Facebook engineers tried various approaches to avoid multiple roundtrips and over-fetching. They wanted to have the ability to reduce the number of requests they were sending and even considered using FQL (Facebook Query Language, a query language similar to SQL) to specify what data the client needed. However, this was hard to support and required developers to write massive queries on the frontend.

Eventually, they came up with the idea of a simpler query language that was flexible enough to represent the variety of queries Facebook had to support. It would not be as complex as SQL and would be easier to maintain. This language eventually became GraphQL.

After using GraphQL for several years, Facebook presented it at a React conference in 2015, and open-sourced implementations of a GraphQL client and a GraphQL server, which kickstarted the adoption of GraphQL by other companies.

Facebook was not the only company trying to fix its API problems. Other companies like Coursera and Netflix were also working on developing more flexible query languages. However, they also eventually migrated to GraphQL, along with a plethora of other companies.

GraphQL adoption

Although GraphQL started as a Facebook project, it’s no longer owned by the company. Facebook wrote a GraphQL spec that allowed the creation of an ecosystem of client libraries, server-side libraries, and other various tools. Since 2018, the project has been hosted by the Linux Foundation.

GraphQL was originally presented at a React conference, but now it can be used with pretty much any web framework (Angular, Vue, and others) or on any platform (Android, iOS, and others). It’s also not limited to JavaScript. There are server and client-side libraries for all major programming languages.
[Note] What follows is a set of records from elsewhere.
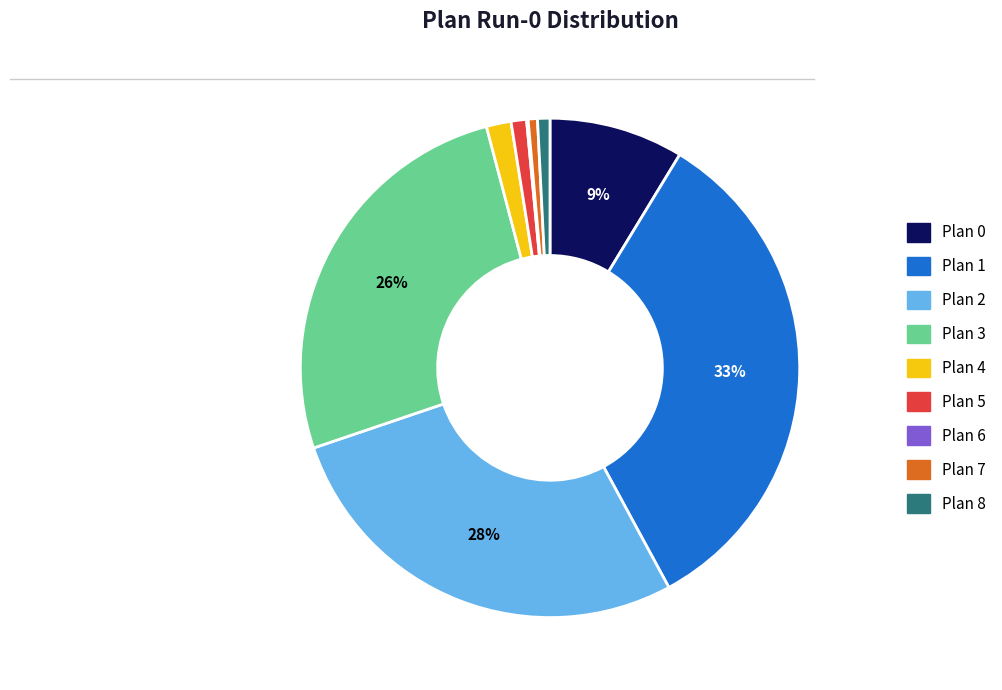

To the nearest percent, what is the difference between the largest and smallest slice percentages?

33%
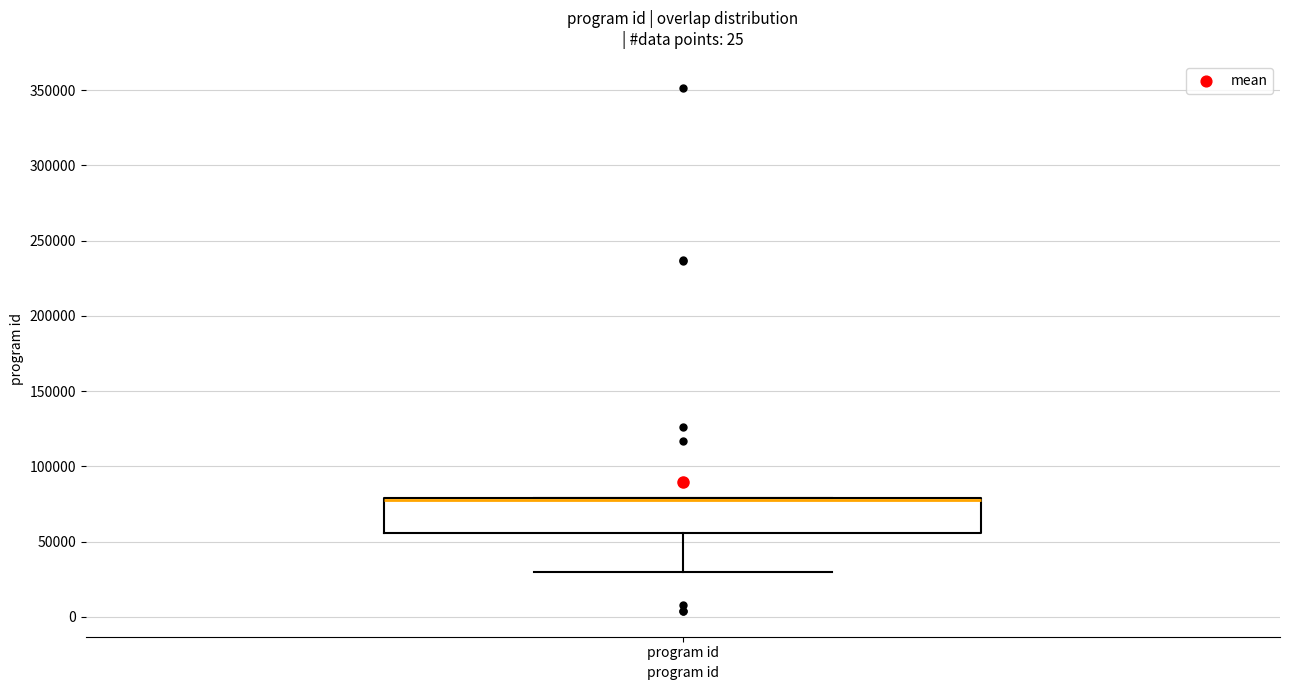

Transcribe this box plot: give where the median line is, the range the box spans, and where the two whiskers end, as read against the y-axis. The values are not printed on the chart, so give them approximately, as read against the axis.

median 75000, box 55000 to 80000, whiskers 30000 to 80000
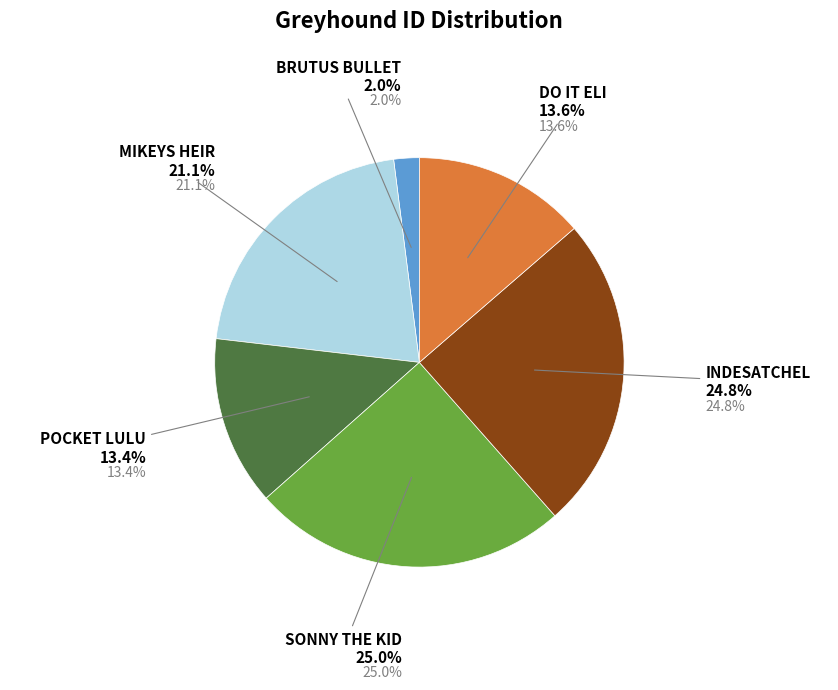

To the nearest percent, what percentage of the pie is POCKET LULU?

13%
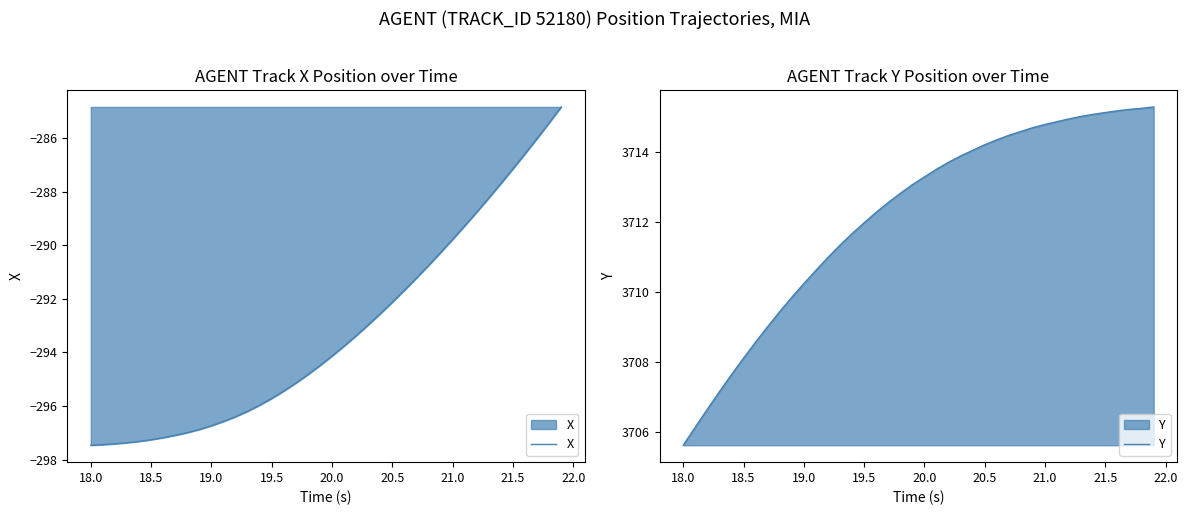

What is the maximum value for X?

-284.8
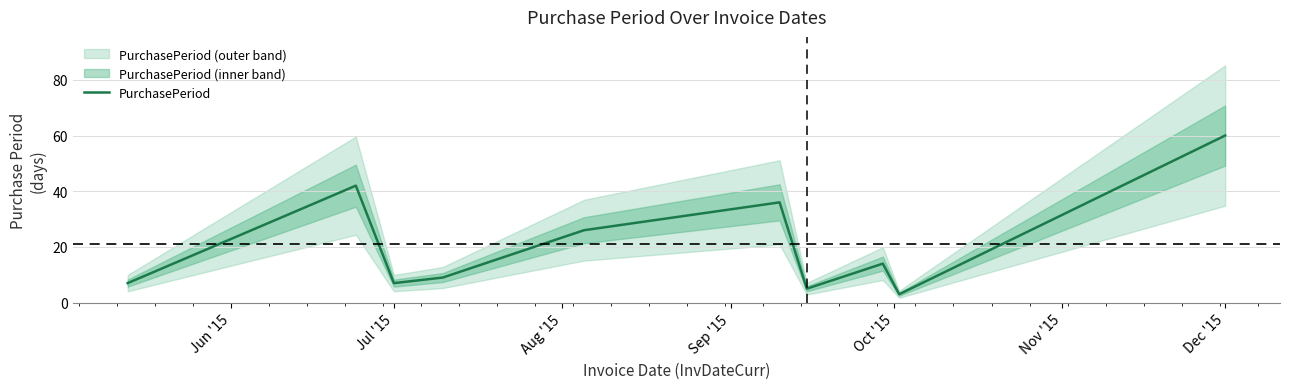

The PurchasePeriod series shows 7 at Jul '15. True or false?

True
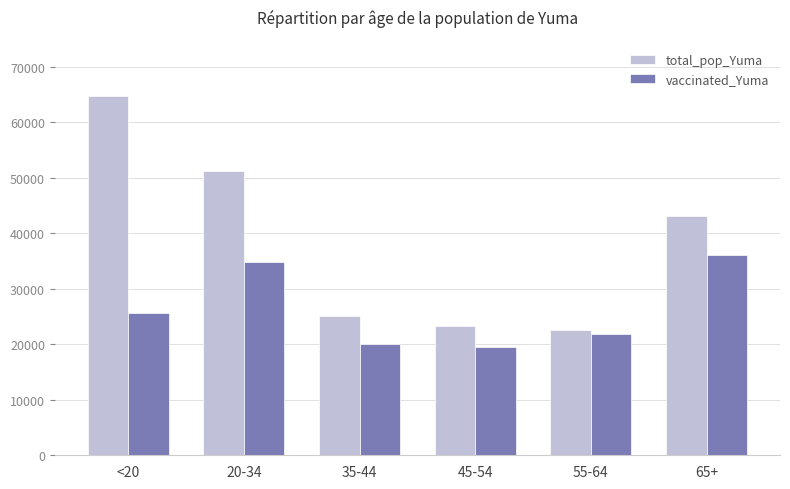

What is the value of the vaccinated_Yuma bar at the 1st from the left?

25597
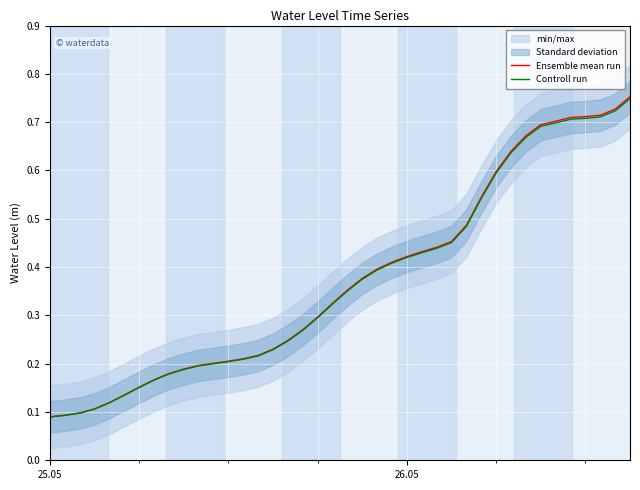

What is the sum of all Ensemble mean run values?

15.0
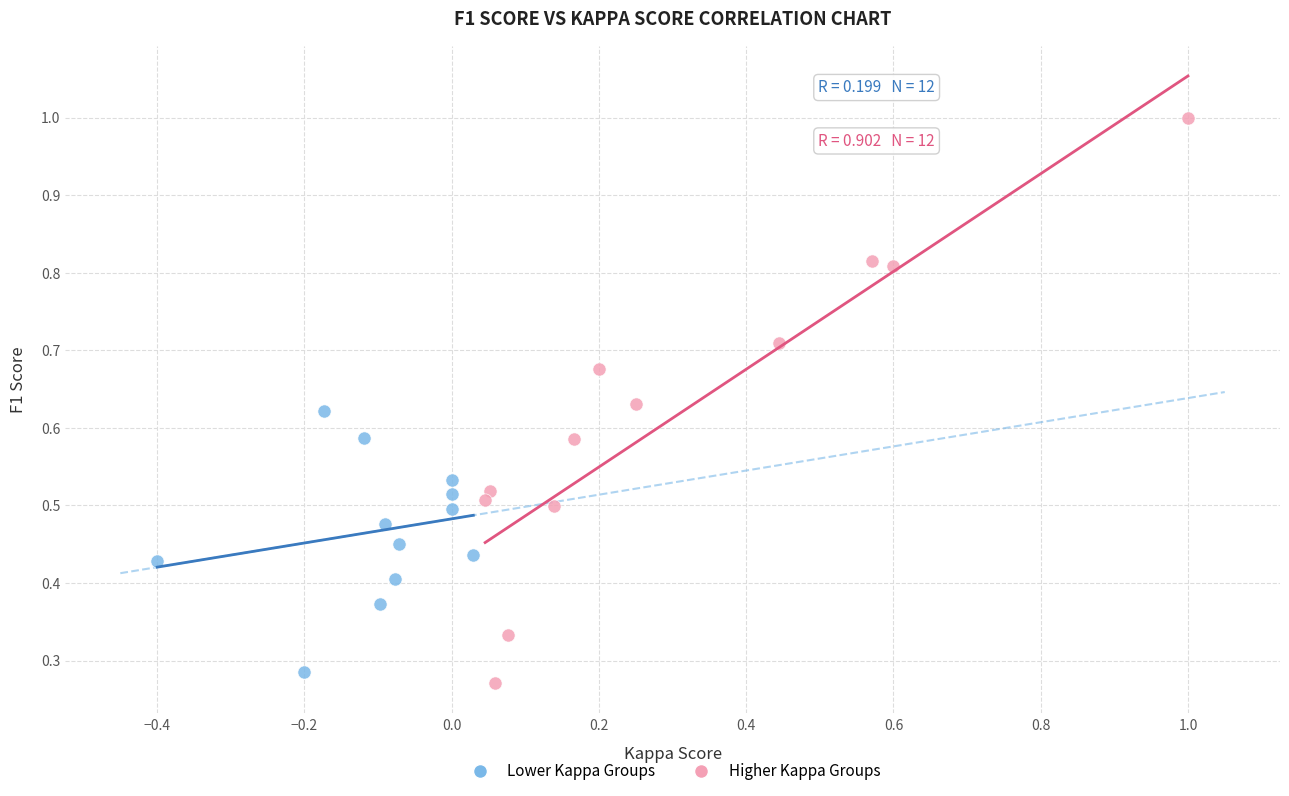

Which series contains the highest Y value?

Higher Kappa Groups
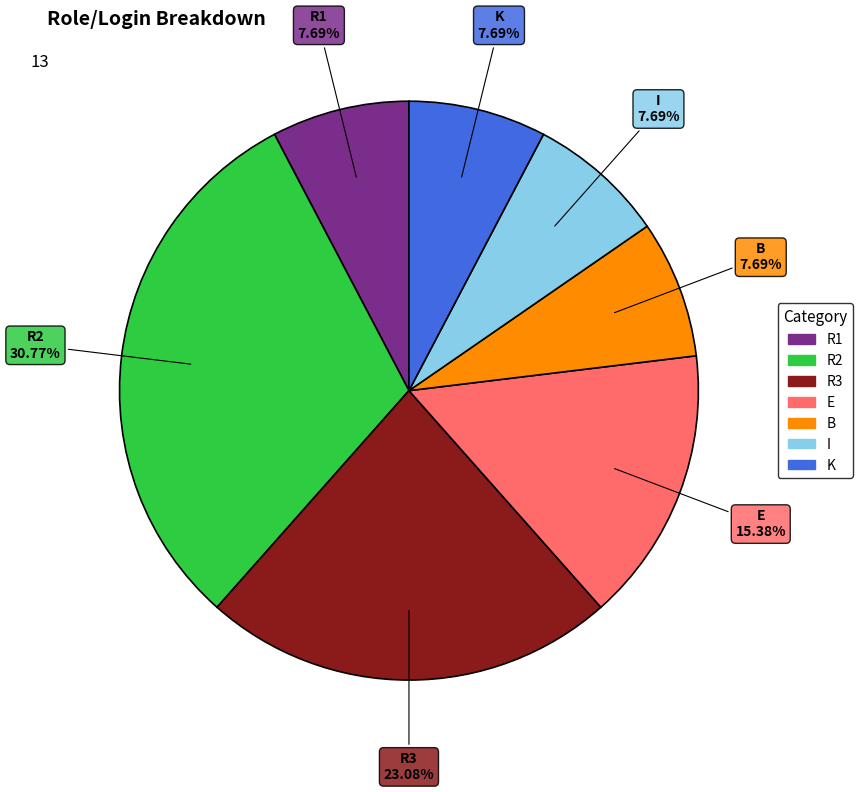

Does any single category account for the majority?

No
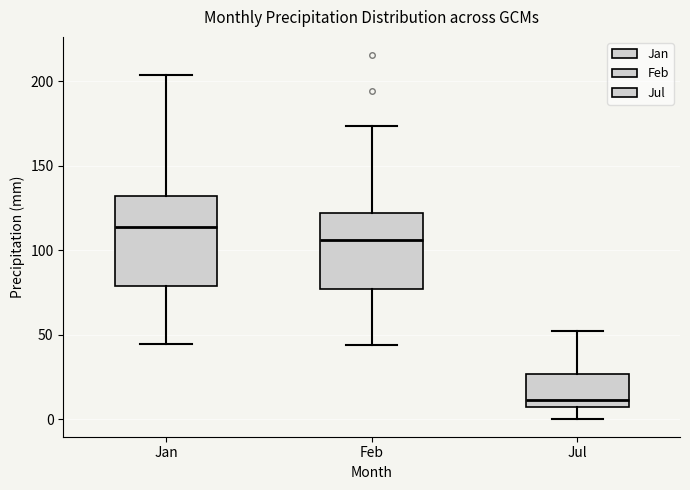

Which box's median line is the lowest?

Jul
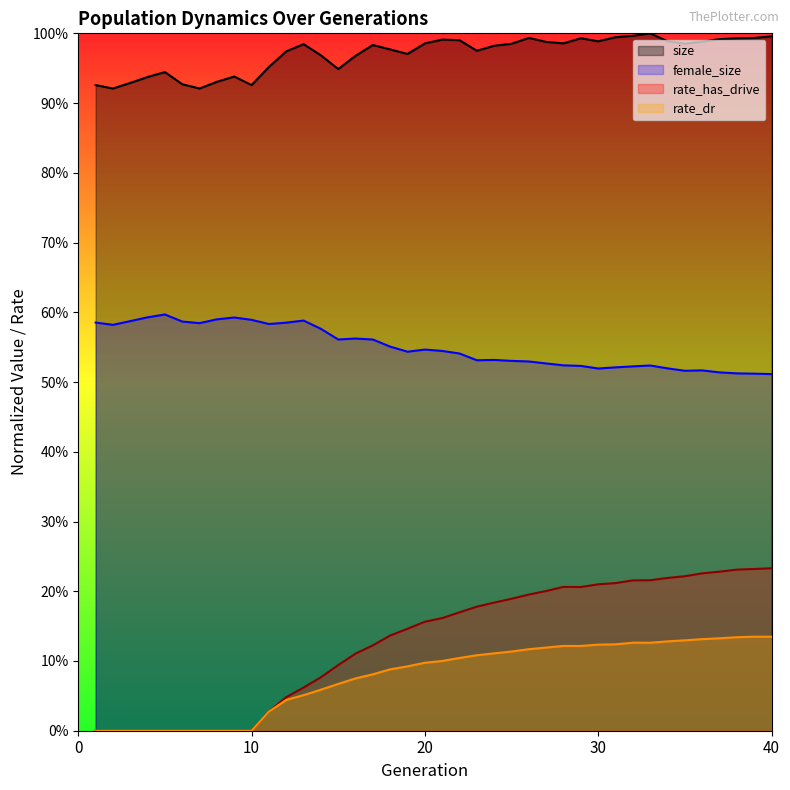

Between 30 and 34, which series saw the biggest shift?

rate_has_drive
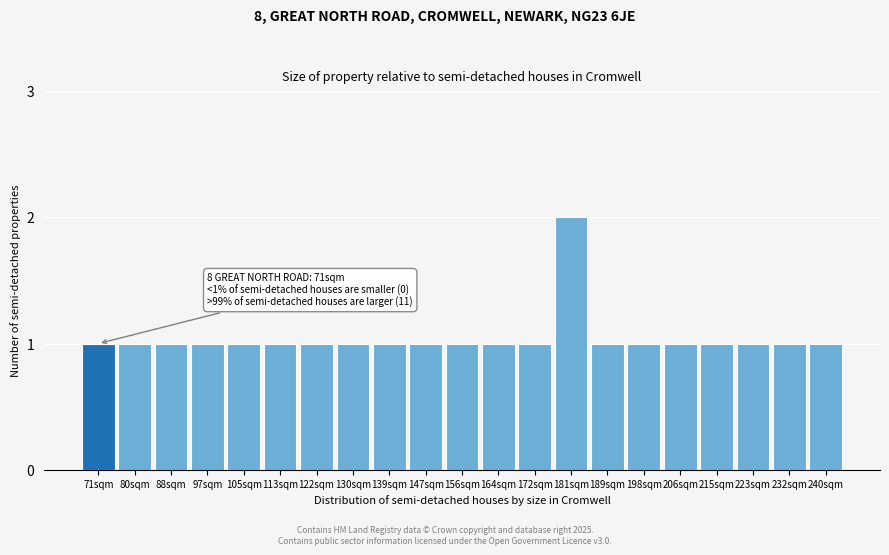

Reading left to right, extract all data points from this chart.

71sqm=1	80sqm=1	88sqm=1	97sqm=1	105sqm=1	113sqm=1	122sqm=1	130sqm=1	139sqm=1	147sqm=1	156sqm=1	164sqm=1	172sqm=1	181sqm=2	189sqm=1	198sqm=1	206sqm=1	215sqm=1	223sqm=1	232sqm=1	240sqm=1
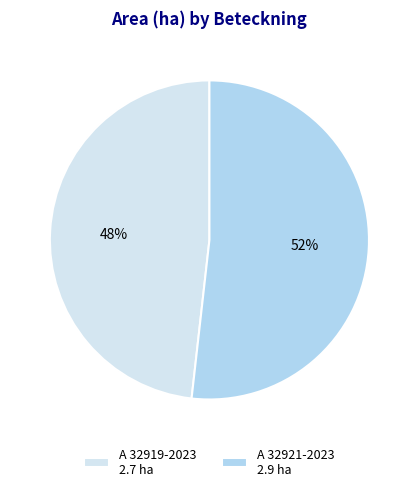

To the nearest percent, what is the difference between the A 32921-2023 and A 32919-2023 slice percentages?

4%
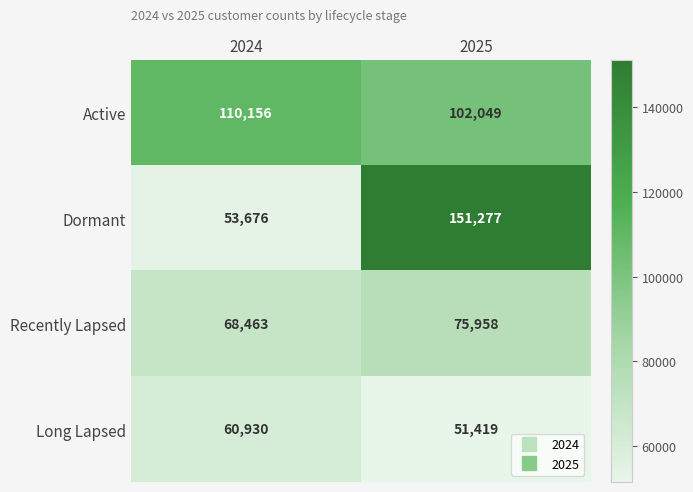

List the series in order of their peak value, lowest first.

Long Lapsed, Recently Lapsed, Active, Dormant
GraphQL has been widely adopted in the industry and is used by companies such as Airbnb, Shopify, Lyft, and Pinterest.

Summary

We’ve covered a lot of ground in this chapter, but we can boil it down to a few main takeaways:

  • REST APIs can suffer from under-fetching or over-fetching problems.
  • Most of the common approaches to solve these issues are hard to implement and scale.
  • GraphQL is a new alternative to REST API and solves under-fetching and over-fetching issues.
  • GraphQL allows a client to send custom queries that are fine-tuned for each particular use case.
  • A lot of tools have been developed for GraphQL, including client libraries that make frontside development much easier.